Nigeria health officials wait to screen passengers at the arrival hall of Murtala Muhammed International Airport in Lagos, Nigeria, Monday, Aug. 4, 2014. (AP Photo/Sunday Alamba)


(Bloomberg Businessweek)—In the wake of the revelation that the Dallas man infected with Ebola flew on United Airlines flights from Liberia to Liberia, more than a few people have seized on a blunt response: ban flights from West Africa. Texas Representative Ted Poe, a Republican, has written to the Centers for Disease Control asking it to recommend travel restrictions. Representative Alan Grayson, a Democrat from Florida, has called for a 90-day ban on travel from Ebola-touched countries to the U.S.

The White House is resisting those calls, and that’s the right thing to do. Restricting travel to and from the affected region will have little impact on the already minimal risk to Americans from the Ebola virus while further worsening the situation in West Africa. And the history of the global fight against infection has demonstrated that we shouldn’t raise the drawbridge or run away, but fight disease wherever we find it.

Travel restrictions have a long history as a tool against spreading infections. Quarantine was first used against the plague bacillus in 14th-century Europe.
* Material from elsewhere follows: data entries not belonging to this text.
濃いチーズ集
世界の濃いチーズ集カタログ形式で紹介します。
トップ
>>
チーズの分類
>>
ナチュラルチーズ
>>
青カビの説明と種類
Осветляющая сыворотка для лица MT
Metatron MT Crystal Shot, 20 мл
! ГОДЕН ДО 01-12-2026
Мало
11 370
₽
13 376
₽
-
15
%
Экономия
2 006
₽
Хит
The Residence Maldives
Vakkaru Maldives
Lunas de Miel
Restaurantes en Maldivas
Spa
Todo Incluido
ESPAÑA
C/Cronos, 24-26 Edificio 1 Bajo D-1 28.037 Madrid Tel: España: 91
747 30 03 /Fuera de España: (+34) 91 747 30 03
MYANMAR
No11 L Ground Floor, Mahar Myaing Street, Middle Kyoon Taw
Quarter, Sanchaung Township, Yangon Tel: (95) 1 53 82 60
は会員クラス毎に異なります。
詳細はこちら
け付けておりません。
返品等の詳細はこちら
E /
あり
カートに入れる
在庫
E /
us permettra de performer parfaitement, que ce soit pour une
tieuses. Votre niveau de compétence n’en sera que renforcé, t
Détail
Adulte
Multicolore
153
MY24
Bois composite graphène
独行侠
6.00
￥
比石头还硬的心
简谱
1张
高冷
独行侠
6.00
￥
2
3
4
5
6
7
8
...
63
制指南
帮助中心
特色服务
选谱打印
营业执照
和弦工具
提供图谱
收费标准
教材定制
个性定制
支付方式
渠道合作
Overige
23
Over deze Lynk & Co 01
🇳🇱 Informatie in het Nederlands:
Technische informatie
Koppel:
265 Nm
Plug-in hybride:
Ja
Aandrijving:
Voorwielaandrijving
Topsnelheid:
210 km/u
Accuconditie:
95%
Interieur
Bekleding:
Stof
The case for plague quarantine was a lot stronger 600 years ago: It was pretty much the only potentially effective public health strategy at the time (neither prayer nor pogroms had the desired impact). The Black Death still exists—there were four cases of human infection in the U.S. in 2012—but we now have a vaccine against the disease. It can be treated with antibiotics, and sanitary and housing conditions in the 21st century are considerably higher than in Europe in the 1300s. The plague bacillus led to the deaths of tens of millions in the 14th century; it kills a few hundred people worldwide each year today.